Uno dei primi e più importanti focolai in Europa si era sviluppato proprio in Lombardia. In particolare, nella provincia di Bergamo, più di 70.000 persone erano decedute per COVID-19 in soli 4 mesi, da febbraio a maggio 2020, e l’ingente quantità di pazienti che necessitavano di cure ospedaliere e terapie intensive aveva paralizzato il sistema sanitario. Sebbene la causa principale della mortalità da COVID-19 fosse stata attribuita all’insufficienza respiratoria ipossica da sindrome da distress respiratorio acuto, erano segnalate trombosi dei piccoli vasi associate a grave compromissione funzionale in più organi oltre al polmone, come cuore e rene. La microtrombosi è stata osservata anche nel fegato, e seppur il coinvolgimento epatico fosse spesso presente nei pazienti affetti da COVID-19, il significato di queste
alterazioni rimaneva incerto.
«Nell’area di Bergamo, il COVID-19 è stato una tragedia senza precedenti negli ultimi tempi. Il virus ci ha colti di sorpresa e nessuno sapeva come trattarlo o quali danni potesse provocare – ha commentato il dott. Aurelio Sonzogni, responsabile del reparto di Patologia dell’ASST Bergamo Est Seriate -. Nonostante la carenza di personale dovuta alle infezioni del personale sanitario e agli estenuanti turni di lavoro, abbiamo deciso di eseguire l’autopsia dei pazienti deceduti da COVID-19, come approccio per ottenere maggiori informazioni sul tipo di danno indotto dall’infezione da SARS-CoV-2 nei diversi organi. Questo è stato un passo fondamentale per svelare come la trombosi dei piccoli vasi fosse una delle lesioni più significative nelle forme letali di COVID-19».

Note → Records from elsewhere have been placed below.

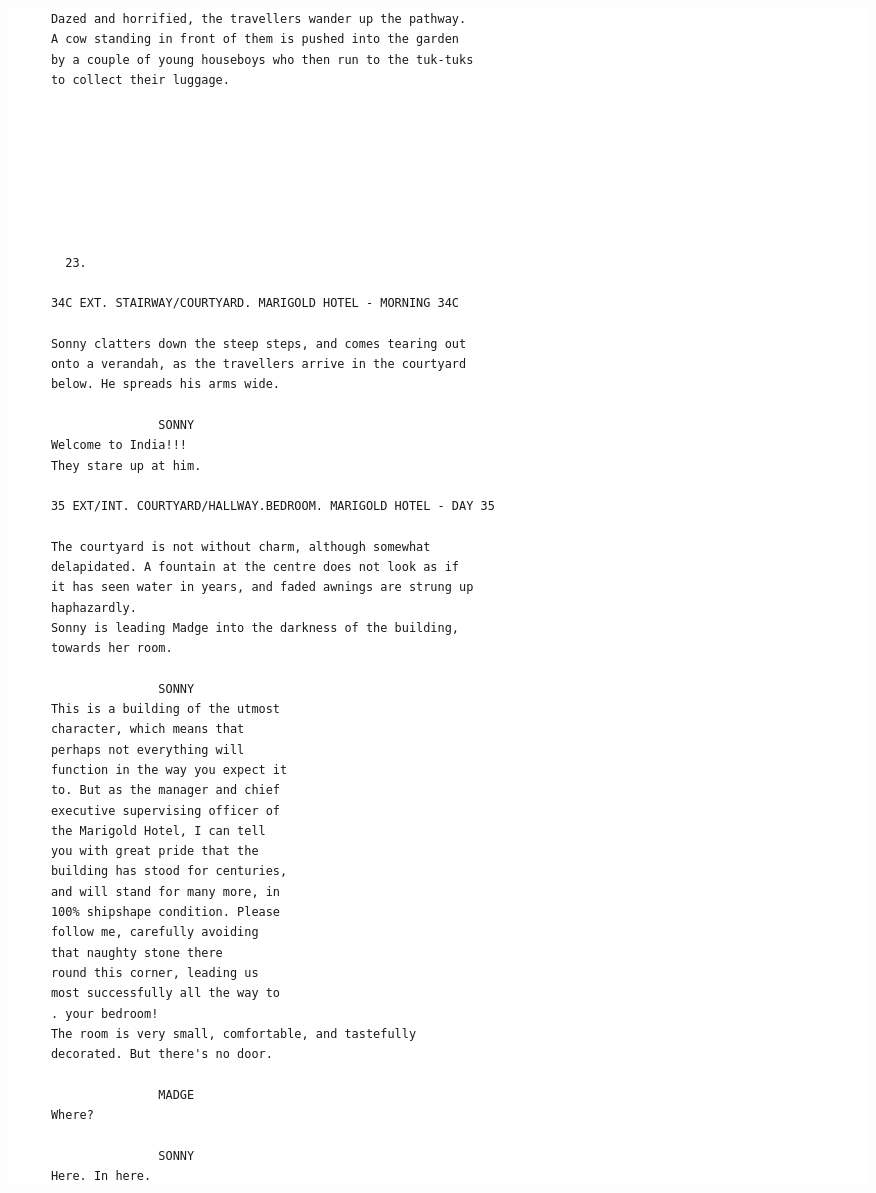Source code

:           Dazed and horrified, the travellers wander up the pathway.
          A cow standing in front of them is pushed into the garden
          by a couple of young houseboys who then run to the tuk-tuks
          to collect their luggage.

                         

                         

                         

                         
            23.

          34C EXT. STAIRWAY/COURTYARD. MARIGOLD HOTEL - MORNING 34C

          Sonny clatters down the steep steps, and comes tearing out
          onto a verandah, as the travellers arrive in the courtyard
          below. He spreads his arms wide.

                         SONNY
          Welcome to India!!!
          They stare up at him.

          35 EXT/INT. COURTYARD/HALLWAY.BEDROOM. MARIGOLD HOTEL - DAY 35

          The courtyard is not without charm, although somewhat
          delapidated. A fountain at the centre does not look as if
          it has seen water in years, and faded awnings are strung up
          haphazardly.
          Sonny is leading Madge into the darkness of the building,
          towards her room.

                         SONNY
          This is a building of the utmost
          character, which means that
          perhaps not everything will
          function in the way you expect it
          to. But as the manager and chief
          executive supervising officer of
          the Marigold Hotel, I can tell
          you with great pride that the
          building has stood for centuries,
          and will stand for many more, in
          100% shipshape condition. Please
          follow me, carefully avoiding
          that naughty stone there
          round this corner, leading us
          most successfully all the way to
          . your bedroom!
          The room is very small, comfortable, and tastefully
          decorated. But there's no door.

                         MADGE
          Where?

                         SONNY
          Here. In here.
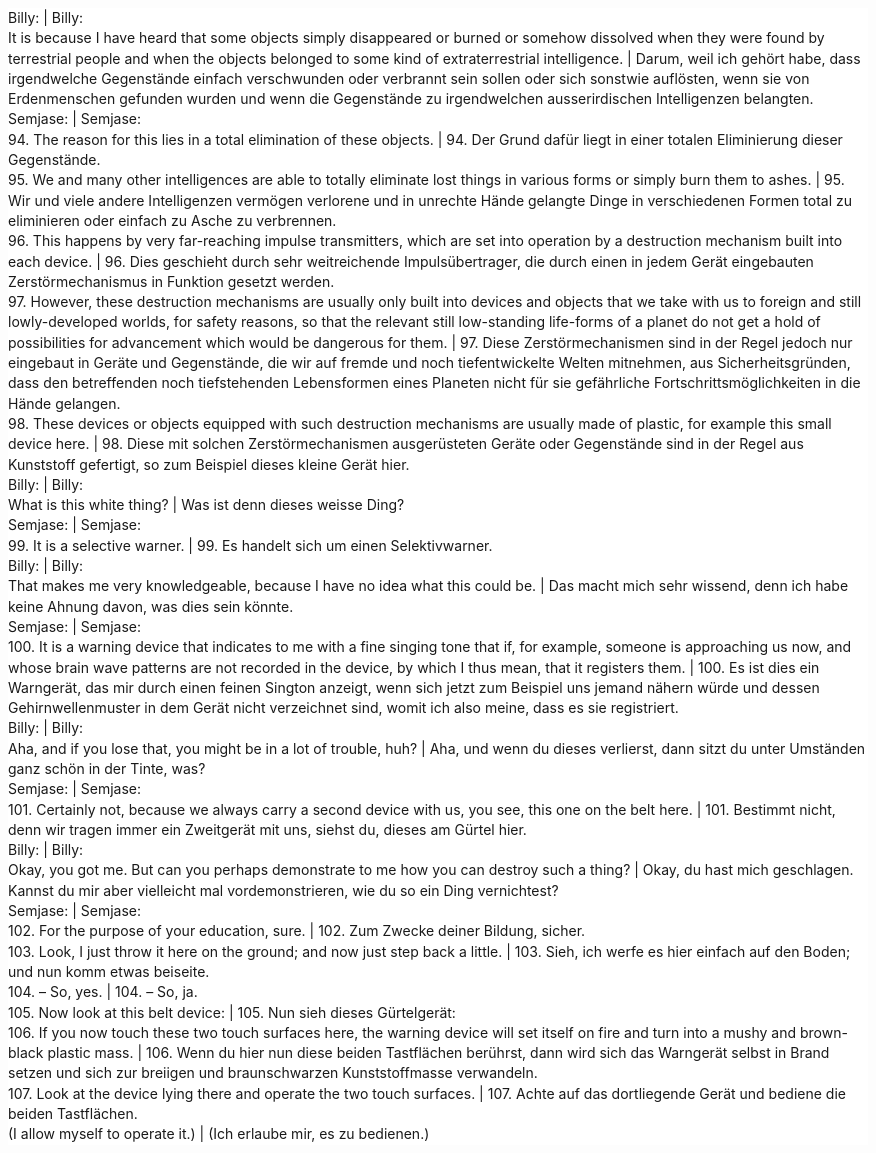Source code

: Billy:  | Billy:   
It is because I have heard that some objects simply disappeared or burned or somehow dissolved when they were found by terrestrial people and when the objects belonged to some kind of extraterrestrial intelligence.  | Darum, weil ich gehört habe, dass irgendwelche Gegenstände einfach verschwunden oder verbrannt sein sollen oder sich sonstwie auflösten, wenn sie von Erdenmenschen gefunden wurden und wenn die Gegenstände zu irgendwelchen ausserirdischen Intelligenzen belangten.   
Semjase:  | Semjase:   
94. The reason for this lies in a total elimination of these objects.  | 94. Der Grund dafür liegt in einer totalen Eliminierung dieser Gegenstände.   
95. We and many other intelligences are able to totally eliminate lost things in various forms or simply burn them to ashes.  | 95. Wir und viele andere Intelligenzen vermögen verlorene und in unrechte Hände gelangte Dinge in verschiedenen Formen total zu eliminieren oder einfach zu Asche zu verbrennen.   
96. This happens by very far-reaching impulse transmitters, which are set into operation by a destruction mechanism built into each device.  | 96. Dies geschieht durch sehr weitreichende Impulsübertrager, die durch einen in jedem Gerät eingebauten Zerstörmechanismus in Funktion gesetzt werden.   
97. However, these destruction mechanisms are usually only built into devices and objects that we take with us to foreign and still lowly-developed worlds, for safety reasons, so that the relevant still low-standing life-forms of a planet do not get a hold of possibilities for advancement which would be dangerous for them.  | 97. Diese Zerstörmechanismen sind in der Regel jedoch nur eingebaut in Geräte und Gegenstände, die wir auf fremde und noch tiefentwickelte Welten mitnehmen, aus Sicherheitsgründen, dass den betreffenden noch tiefstehenden Lebensformen eines Planeten nicht für sie gefährliche Fortschrittsmöglichkeiten in die Hände gelangen.   
98. These devices or objects equipped with such destruction mechanisms are usually made of plastic, for example this small device here.  | 98. Diese mit solchen Zerstörmechanismen ausgerüsteten Geräte oder Gegenstände sind in der Regel aus Kunststoff gefertigt, so zum Beispiel dieses kleine Gerät hier.   
Billy:  | Billy:   
What is this white thing?  | Was ist denn dieses weisse Ding?   
Semjase:  | Semjase:   
99. It is a selective warner.  | 99. Es handelt sich um einen Selektivwarner.   
Billy:  | Billy:   
That makes me very knowledgeable, because I have no idea what this could be.  | Das macht mich sehr wissend, denn ich habe keine Ahnung davon, was dies sein könnte.   
Semjase:  | Semjase:   
100. It is a warning device that indicates to me with a fine singing tone that if, for example, someone is approaching us now, and whose brain wave patterns are not recorded in the device, by which I thus mean, that it registers them.  | 100. Es ist dies ein Warngerät, das mir durch einen feinen Sington anzeigt, wenn sich jetzt zum Beispiel uns jemand nähern würde und dessen Gehirnwellenmuster in dem Gerät nicht verzeichnet sind, womit ich also meine, dass es sie registriert.   
Billy:  | Billy:   
Aha, and if you lose that, you might be in a lot of trouble, huh?  | Aha, und wenn du dieses verlierst, dann sitzt du unter Umständen ganz schön in der Tinte, was?   
Semjase:  | Semjase:   
101. Certainly not, because we always carry a second device with us, you see, this one on the belt here.  | 101. Bestimmt nicht, denn wir tragen immer ein Zweitgerät mit uns, siehst du, dieses am Gürtel hier.   
Billy:  | Billy:   
Okay, you got me. But can you perhaps demonstrate to me how you can destroy such a thing?  | Okay, du hast mich geschlagen. Kannst du mir aber vielleicht mal vordemonstrieren, wie du so ein Ding vernichtest?   
Semjase:  | Semjase:   
102. For the purpose of your education, sure.  | 102. Zum Zwecke deiner Bildung, sicher.   
103. Look, I just throw it here on the ground; and now just step back a little.  | 103. Sieh, ich werfe es hier einfach auf den Boden; und nun komm etwas beiseite.   
104. – So, yes.  | 104. – So, ja.   
105. Now look at this belt device:  | 105. Nun sieh dieses Gürtelgerät:   
106. If you now touch these two touch surfaces here, the warning device will set itself on fire and turn into a mushy and brown-black plastic mass.  | 106. Wenn du hier nun diese beiden Tastflächen berührst, dann wird sich das Warngerät selbst in Brand setzen und sich zur breiigen und braunschwarzen Kunststoffmasse verwandeln.   
107. Look at the device lying there and operate the two touch surfaces.  | 107. Achte auf das dortliegende Gerät und bediene die beiden Tastflächen.   
(I allow myself to operate it.)  | (Ich erlaube mir, es zu bedienen.)   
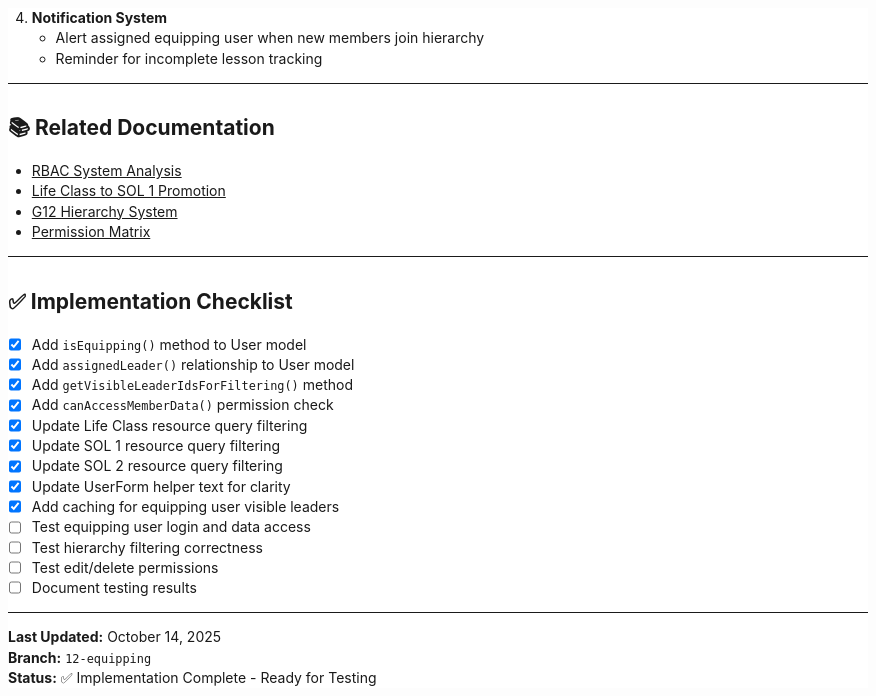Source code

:4. **Notification System**
   - Alert assigned equipping user when new members join hierarchy
   - Reminder for incomplete lesson tracking

---

## 📚 Related Documentation

- [RBAC System Analysis](./RBAC_ANALYSIS.md)
- [Life Class to SOL 1 Promotion](./LIFECLASS_TO_SOL1_PROMOTION_FEATURE.md)
- [G12 Hierarchy System](./G12_HIERARCHY_ANALYSIS.md)
- [Permission Matrix](./PERMISSION_MATRIX.md)

---

## ✅ Implementation Checklist

- [x] Add `isEquipping()` method to User model
- [x] Add `assignedLeader()` relationship to User model
- [x] Add `getVisibleLeaderIdsForFiltering()` method
- [x] Add `canAccessMemberData()` permission check
- [x] Update Life Class resource query filtering
- [x] Update SOL 1 resource query filtering
- [x] Update SOL 2 resource query filtering
- [x] Update UserForm helper text for clarity
- [x] Add caching for equipping user visible leaders
- [ ] Test equipping user login and data access
- [ ] Test hierarchy filtering correctness
- [ ] Test edit/delete permissions
- [ ] Document testing results

---

**Last Updated:** October 14, 2025  
**Branch:** `12-equipping`  
**Status:** ✅ Implementation Complete - Ready for Testing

«Il valore traslazionale di questo studio è molto forte – ha sottolineato Massimiliano Cadamuro, ora professore all’Università di Milano-Bicocca e primo autore del lavoro -. Combinare la definizione dei meccanismi molecolari di una malattia con le informazioni cliniche grazie a un’integrazione finemente calibrata di diverse competenze che attraversano più aree specialistiche, ovvero medicina interna, patologia, radiologia, microbiologia e biologia cellulare, è la chiave per affrontare i problemi che la medicina moderna ogni giorno ci pone».
«Questo lavoro rappresenta una storia affascinante per quanto concerne il ruolo del fegato nelle malattie acute e nelle condizioni di insufficienza multiorgano. Siamo certi che la rilevanza di questo meccanismo fisiopatologico vada ben oltre il COVID-19, argomento che stiamo affrontando grazie ad un finanziamento ottenuto dal Ministero della Salute» ha concluso Paolo Simioni.